Page last updated at 13:18 GMT, Thursday, 3 July 2008 14:18 UK

Woman 'not in danger' if removed

Yarslwood detention centre
Kemi Ayinde and her family are being held at Yarslwood detention centre

A Nigerian woman who says she fears for her life if removed from the UK is not considered to be "at risk," according to Home Office documents.

Kemi Ayinde, her partner Taiwo Salami and daughter were living in Cardiff before being taken to a Bedfordshire detention centre on 17 June.

In a letter seen by the BBC refusing her asylum claim, the Home Office said there was state protection in Nigeria.

The UK Border Agency said it would not remove someone at risk of serious harm.

Ms Ayinde, 24, who is pregnant with her second child, was trafficked to the UK in 2001 and worked as a prostitute in a house in London until her escape in 2004 when she became homeless.

She said in an interview with the Home Office that she was told by a woman she met in Nigeria and who trafficked her she would have to work as a prostitute for three to four years in order to pay for being brought to the UK.

There is no risk of persecution that would breach your human rights
Extract from Home Office letter

Ms Ayinde said this woman had threatened to kill her if she ran away before her work as a prostitute was completed.

In the asylum refusal letter, the Home Office said Ms Ayinde could relocate within Nigeria and state protection for people who had been trafficked was available. As such "there is no risk of persecution that would breach your human rights".

It added that Ms Ayinde had not seen or heard from the woman since she escaped prostitution in 2004 and did not know where she was.

If she did experience problems, the refusal letter said Nigeria's National Agency for the Prohibition of Trafficking in Persons could assist.

But her friend in Cardiff and fellow Nigerian Favour Egbekayi said she would be in danger if she returned to Africa.

"These agents, they call themselves that, they are well connected. She will be killed," she said.

The family had been taken to Heathrow Airport early on Tuesday and had been set to board a plane bound for Nigeria.

High blood pressure

But after being kept in a police van for five hours, staff told them they were unable to fly because they had been told Ms Ayinde was not fit to travel.

Speaking on Wednesday, Ms Ayinde said she could barely walk because of pains in her back and stomach and a doctor had told her she had high blood pressure.

Her 18-month-old daughter Yasim Salami also has a skin complaint and the family have claimed they are not receiving appropriate medical care whilst being held in Yarlswood detention centre.

"They are not listening to me," said Ms Ayinde.

"I am a nobody. I do not have any rights. My hope is for my daughter, but I don't know what I will do if we are taken back to Nigeria."

The family are being supported by anti-deportation pressure group No Borders South Wales, which is holding a public meeting on Thursday evening, where the attempted removal will be discussed.

They say their campaign is supported by MP Kevin Brennan, AM Leanne Wood, and Neil McEvoy, who is deputy leader of Cardiff council.

No Borders South Wales says it is also seeking legal representation for the family.

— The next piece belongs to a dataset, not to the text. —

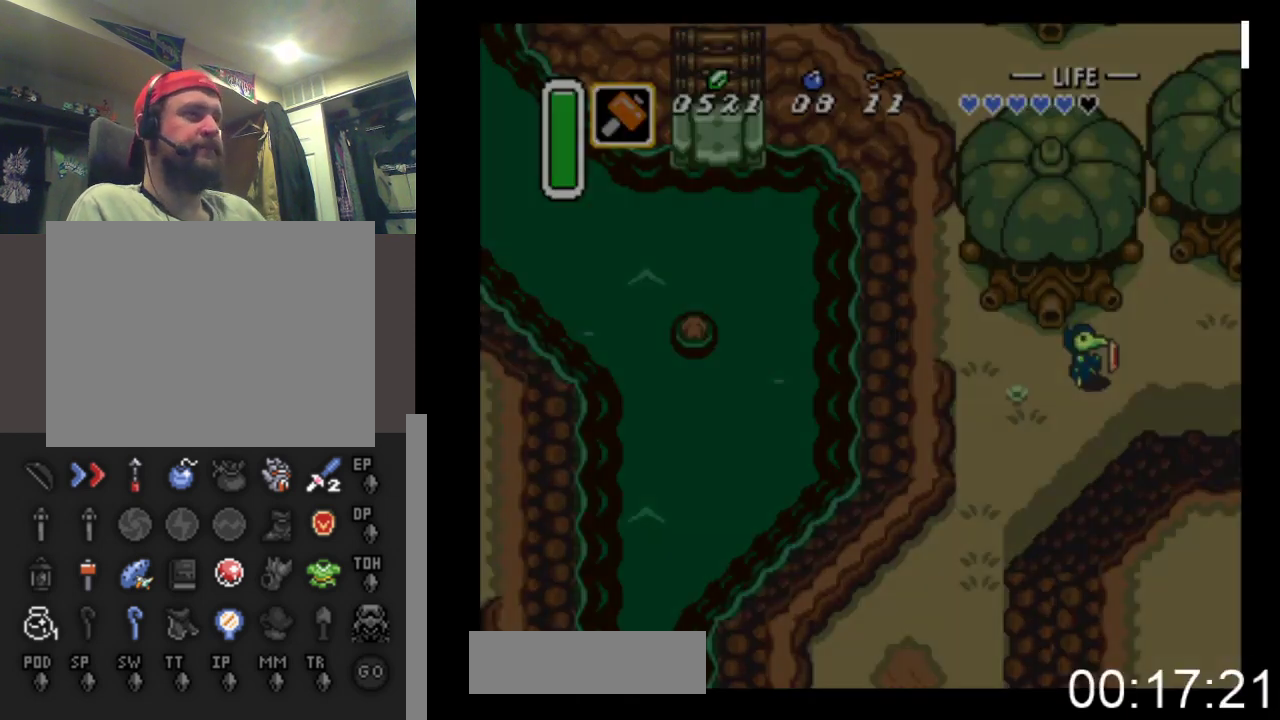
{"buttons": ["DPAD_RIGHT"], "events": [[433, "DPAD_DOWN", "up"]]}
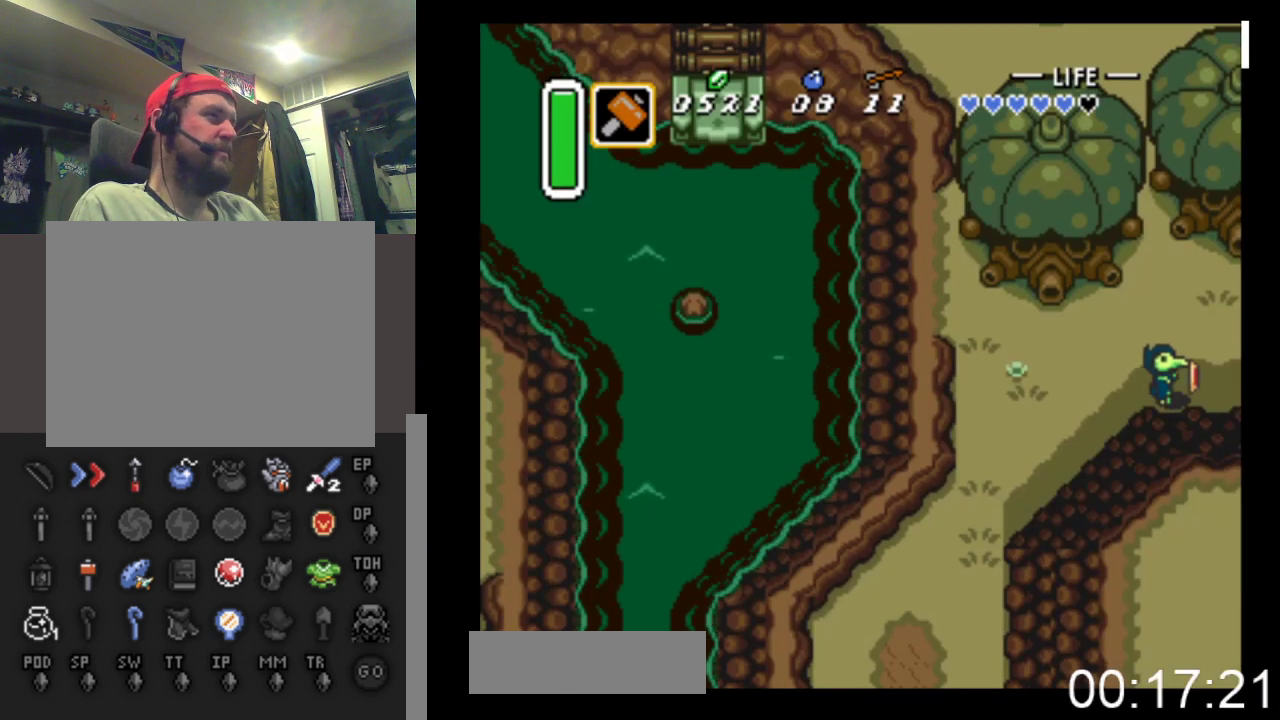
{"buttons": ["DPAD_RIGHT"], "events": []}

The group and members of the local Nigerian community in Cardiff have been in regular contact with the family, although it is not known when the UK Border Agency will attempt to remove them again.

'Firm but fair'

Ms Ayinde met her partner in London in 2005 and they lived in Bristol together where he claimed asylum with her as a dependent. This claim was later withdrawn. She claimed asylum in her own right in March with Mr Salami and their daughter as dependents, but the claim was refused.

The family was moved by the Home Office to National Asylum Support Service accommodation in Cardiff in September 2007 and that Ms Ayinde had become very involved in the local community. She attended church, was involved with Nigeria Community Wales and took her daughter to the local play group.

"I was trying to make a life for myself," she said.

Ms Egbekayi added: "Kemi and her family are strong members of our community. If you are in need, she will come.

"If she is removed there will be a big gap."

A spokesman for the UK Border Agency (UKBA) in Wales has said that it will continue to take steps to remove those with no legal right to remain and who do not face a real risk of persecution or serious harm upon return to their home country.

"We would never remove anyone who had been diagnosed as medically unfit to travel," he said.

"The UKBA provides detainees in detention centres with access to the same range and quality of public services provided by the NHS.

"The health of all detainees is monitored closely. Detainees are seen by a nurse within two hours of arrival, and an appointment is made to see the GP within 24 hours.

"Detention is a necessary part of our firm but fair immigration system. Those few pregnant women who are detained have access to the same range and quality of public services provided by the NHS, including midwives and health visitors."